I can understand it not really being the cup of tea for those readers who prefer the purist climbing books of gasping for every breath, thrusting the ice axe into a precariously thin ice, clinging onto a rock face contemplating the next move or staring down on the lights of civilisation far below with the sense of not belonging there, and books of a similar genre.
But, and this is a rather large but, I bought this book after seeing an advert in the climbing press, which also had a website adaytodiefor, this I took the time to look at. I'm struggling to understand how this book can be getting one and two star reviews from some readers when the professional reviewers are time and time again using words such as `compelling read' and `must read'. I can see why it might be given a modest review by those for whom this book is not the purist type, but I do question the motives of those seemingly trying to put others off reading it. Is it because there are several famous people connected to the international climbing world implicated in this book and who have very serious questions to answer?
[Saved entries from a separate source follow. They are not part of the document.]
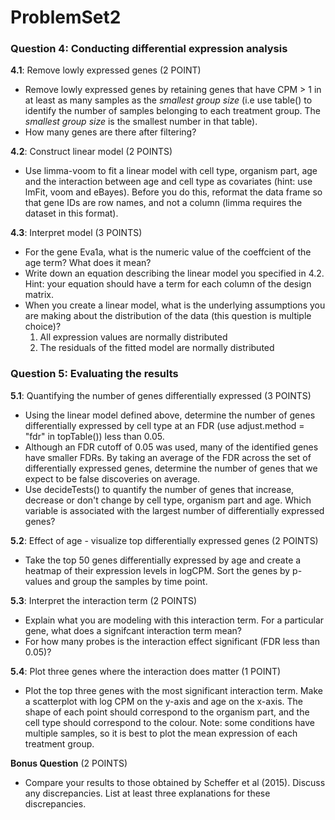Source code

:ProblemSet2
================

### Question 4: Conducting differential expression analysis

**4.1**: Remove lowly expressed genes (2 POINT)

-   Remove lowly expressed genes by retaining genes that have CPM &gt; 1 in at least as many samples as the *smallest group size* (i.e use table() to identify the number of samples belonging to each treatment group. The *smallest group size* is the smallest number in that table).
-   How many genes are there after filtering?

**4.2**: Construct linear model (2 POINTS)

-   Use limma-voom to fit a linear model with cell type, organism part, age and the interaction between age and cell type as covariates (hint: use lmFit, voom and eBayes). Before you do this, reformat the data frame so that gene IDs are row names, and not a column (limma requires the dataset in this format).

**4.3**: Interpret model (3 POINTS)

-   For the gene Eva1a, what is the numeric value of the coeffcient of the age term? What does it mean?
-   Write down an equation describing the linear model you specified in 4.2. Hint: your equation should have a term for each column of the design matrix.
-   When you create a linear model, what is the underlying assumptions you are making about the distribution of the data (this question is multiple choice)?
    1.  All expression values are normally distributed
    2.  The residuals of the fitted model are normally distributed

### Question 5: Evaluating the results

**5.1**: Quantifying the number of genes differentially expressed (3 POINTS)

-   Using the linear model defined above, determine the number of genes differentially expressed by cell type at an FDR (use adjust.method = "fdr" in topTable()) less than 0.05.
-   Although an FDR cutoff of 0.05 was used, many of the identified genes have smaller FDRs. By taking an average of the FDR across the set of differentially expressed genes, determine the number of genes that we expect to be false discoveries on average.
-   Use decideTests() to quantify the number of genes that increase, decrease or don't change by cell type, organism part and age. Which variable is associated with the largest number of differentially expressed genes?

**5.2**: Effect of age - visualize top differentially expressed genes (2 POINTS)

-   Take the top 50 genes differentially expressed by age and create a heatmap of their expression levels in logCPM. Sort the genes by p-values and group the samples by time point.

**5.3**: Interpret the interaction term (2 POINTS)

-   Explain what you are modeling with this interaction term. For a particular gene, what does a signifcant interaction term mean?
-   For how many probes is the interaction effect significant (FDR less than 0.05)?

**5.4**: Plot three genes where the interaction does matter (1 POINT)

-   Plot the top three genes with the most significant interaction term. Make a scatterplot with log CPM on the y-axis and age on the x-axis. The shape of each point should correspond to the organism part, and the cell type should correspond to the colour. Note: some conditions have multiple samples, so it is best to plot the mean expression of each treatment group.

**Bonus Question** (2 POINTS)

-   Compare your results to those obtained by Scheffer et al (2015). Discuss any discrepancies. List at least three explanations for these discrepancies.
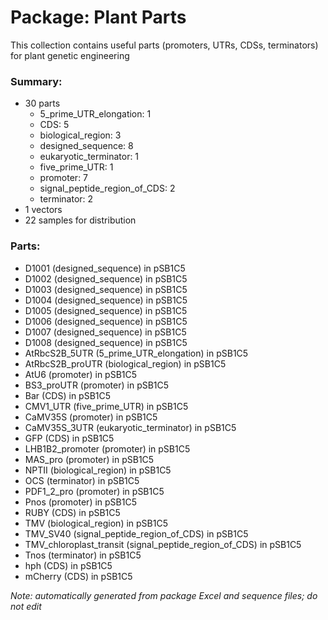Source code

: # Package: Plant Parts

This collection contains useful parts (promoters, UTRs, CDSs, terminators) for plant genetic engineering

### Summary:

- 30 parts
    - 5_prime_UTR_elongation: 1
    - CDS: 5
    - biological_region: 3
    - designed_sequence: 8
    - eukaryotic_terminator: 1
    - five_prime_UTR: 1
    - promoter: 7
    - signal_peptide_region_of_CDS: 2
    - terminator: 2
- 1 vectors
- 22 samples for distribution

### Parts:

- D1001 (designed_sequence) in pSB1C5
- D1002 (designed_sequence) in pSB1C5
- D1003 (designed_sequence) in pSB1C5
- D1004 (designed_sequence) in pSB1C5
- D1005 (designed_sequence) in pSB1C5
- D1006 (designed_sequence) in pSB1C5
- D1007 (designed_sequence) in pSB1C5
- D1008 (designed_sequence) in pSB1C5
- AtRbcS2B_5UTR (5_prime_UTR_elongation) in pSB1C5
- AtRbcS2B_proUTR (biological_region) in pSB1C5
- AtU6 (promoter) in pSB1C5
- BS3_proUTR (promoter) in pSB1C5
- Bar (CDS) in pSB1C5
- CMV1_UTR (five_prime_UTR) in pSB1C5
- CaMV35S (promoter) in pSB1C5
- CaMV35S_3UTR (eukaryotic_terminator) in pSB1C5
- GFP (CDS) in pSB1C5
- LHB1B2_promoter (promoter) in pSB1C5
- MAS_pro (promoter) in pSB1C5
- NPTII (biological_region) in pSB1C5
- OCS (terminator) in pSB1C5
- PDF1_2_pro (promoter) in pSB1C5
- Pnos (promoter) in pSB1C5
- RUBY (CDS) in pSB1C5
- TMV (biological_region) in pSB1C5
- TMV_SV40 (signal_peptide_region_of_CDS) in pSB1C5
- TMV_chloroplast_transit (signal_peptide_region_of_CDS) in pSB1C5
- Tnos (terminator) in pSB1C5
- hph (CDS) in pSB1C5
- mCherry (CDS) in pSB1C5

_Note: automatically generated from package Excel and sequence files; do not edit_
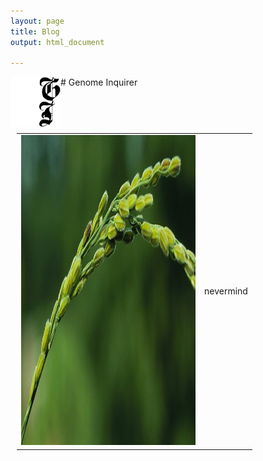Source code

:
 ```yaml
---
layout: page
title: Blog
output: html_document

---
```


<img align="left" width="80" height="80" src="../assets/logo.webp" alt="Genome Inquirer">
# Genome Inquirer
&nbsp;  
&nbsp;  
&nbsp;  

<table style="padding:10px" border=0>
  <tr>
    <td> 
         <img src="../assets/climate_thumbnail.jpeg"  alt="1" width = 279px height = 496px ></td>
      
 <td>nevermind</td>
`A Day To Die For' is as much, if not more, about what happened following the 1996 Everest disaster as the actual event itself. One of the professional reviews I read, boldly, in legal terms, went as far as to say that the earlier authoritative accounts of Everest 1996 are missing important facts bordering on deception.
From my own perspective I found this book to be about one man's fascinating personal journey intertwined with an outstanding investigation, which in the end let me decide what caused the disaster in the first place and the truth about what followed after the tragedy.